● **What to work on**
Copy out, from the entries below, each line holding the string "minor".

Top of Records for this exercise

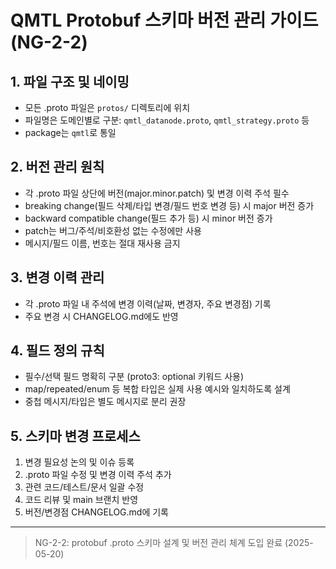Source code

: # QMTL Protobuf 스키마 버전 관리 가이드 (NG-2-2)

## 1. 파일 구조 및 네이밍
- 모든 .proto 파일은 `protos/` 디렉토리에 위치
- 파일명은 도메인별로 구분: `qmtl_datanode.proto`, `qmtl_strategy.proto` 등
- package는 `qmtl`로 통일

## 2. 버전 관리 원칙
- 각 .proto 파일 상단에 버전(major.minor.patch) 및 변경 이력 주석 필수
- breaking change(필드 삭제/타입 변경/필드 번호 변경 등) 시 major 버전 증가
- backward compatible change(필드 추가 등) 시 minor 버전 증가
- patch는 버그/주석/비호환성 없는 수정에만 사용
- 메시지/필드 이름, 번호는 절대 재사용 금지

## 3. 변경 이력 관리
- 각 .proto 파일 내 주석에 변경 이력(날짜, 변경자, 주요 변경점) 기록
- 주요 변경 시 CHANGELOG.md에도 반영

## 4. 필드 정의 규칙
- 필수/선택 필드 명확히 구분 (proto3: optional 키워드 사용)
- map/repeated/enum 등 복합 타입은 실제 사용 예시와 일치하도록 설계
- 중첩 메시지/타입은 별도 메시지로 분리 권장

## 5. 스키마 변경 프로세스
1. 변경 필요성 논의 및 이슈 등록
2. .proto 파일 수정 및 변경 이력 주석 추가
3. 관련 코드/테스트/문서 일괄 수정
4. 코드 리뷰 및 main 브랜치 반영
5. 버전/변경점 CHANGELOG.md에 기록

---

> NG-2-2: protobuf .proto 스키마 설계 및 버전 관리 체계 도입 완료 (2025-05-20)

Bottom of Records for this exercise

● **Output for this exercise**
- 각 .proto 파일 상단에 버전(major.minor.patch) 및 변경 이력 주석 필수
- backward compatible change(필드 추가 등) 시 minor 버전 증가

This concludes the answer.